None of that really mattered now.

Weary, I closed my eyes and pressed my lips together to stop the bitter sob swelling in my throat. Fuzziness clung to my thoughts, and I stilled for several minutes until it passed.

My throat was dry and my stomach empty. I was so incredibly thirsty and hungry, and I couldn’t remember the last time I’d had a glass of cool water or food that wasn’t stale hamburgers or possibly rotten fries.

The Titans tended to forget to feed us, and when they did, it was like they purposely found the most disgusting things to eat, but when hunger gnawed at our insides, we didn’t really care what we put in our mouths. We became desperate.

I was that desperate.

Opening my eyes, I squinted into the darkness. I was alone again. I hadn’t seen Mitchell in a while, and I had no idea if he was alive or if he was like . . . like that poor girl.

Before I’d been taken away, the girl had begun to . . . to decompose. The stench had been choking. The female Titan—Tethys—had finally removed the bound demigod’s body and had done so without an ounce of care or respect for her. The Titan had grabbed her by the shoulders and dragged her body out of the room. Dragged her.

A shudder racked me.

I was now kept in a smaller room with a packed dirt floor that smelled of roots and mold. There might be mice in here, but I tried not to think about that.

I tried not to think about a lot of things.

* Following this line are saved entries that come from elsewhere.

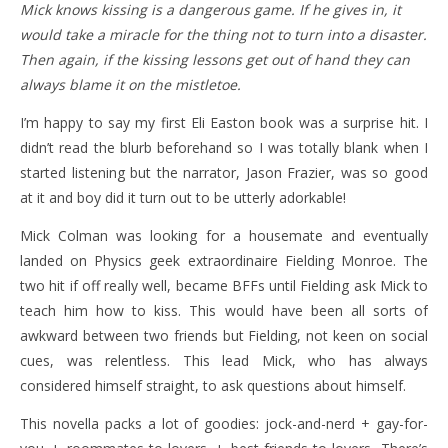
Mick knows kissing is a dangerous game. If he gives in, it
would take a miracle for the thing not to turn into a disaster.
Then again, if the kissing lessons get out of hand they can
always blame it on the mistletoe.
I’m happy to say my first Eli Easton book was a surprise hit. I
didn’t read the blurb beforehand so I was totally blank when I
started listening but the narrator, Jason Frazier, was so good
at it and boy did it turn out to be utterly adorkable!
Mick Colman was looking for a housemate and eventually
landed on Physics geek extraordinaire Fielding Monroe. The
two hit if off really well, became BFFs until Fielding ask Mick to
teach him how to kiss. This would have been all sorts of
awkward between two friends but Fielding, not keen on social
cues, was relentless. This lead Mick, who has always
considered himself straight, to ask questions about himself.
This novella packs a lot of goodies: jock-and-nerd + gay-for-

I had no idea how many days passed since Hyperion had snatched me off the cliffs in Malibu. There’d been at least three, because I had been allowed to spend time in the sun three times when Hyperion had taken me above, and it had felt like days had passed between those times, but I couldn’t be sure other than that there was a pattern emerging to his visits.

Hyperion would feed.

Another shudder worked its way through my body as I pulled my legs up to my chest. Sometimes he’d do it like Seth . . . like Seth had done—like when Seth had fed off me and I hadn’t even noticed, but Hyperion made damn sure I knew exactly what he was doing. He’d press his hand into my sternum until the skin bruised, and I’d fight until the pain took over and all I could do was breathe through it.

It felt like every cell in my body was being scattered and the skin sliced off the muscles with a rusty butter knife, and I couldn’t fight that. No matter how strong or brave I tried to be, the pain was all-consuming, and all I could do was shrink away from it, pray for an end, for the blissful nothingness that eventually followed.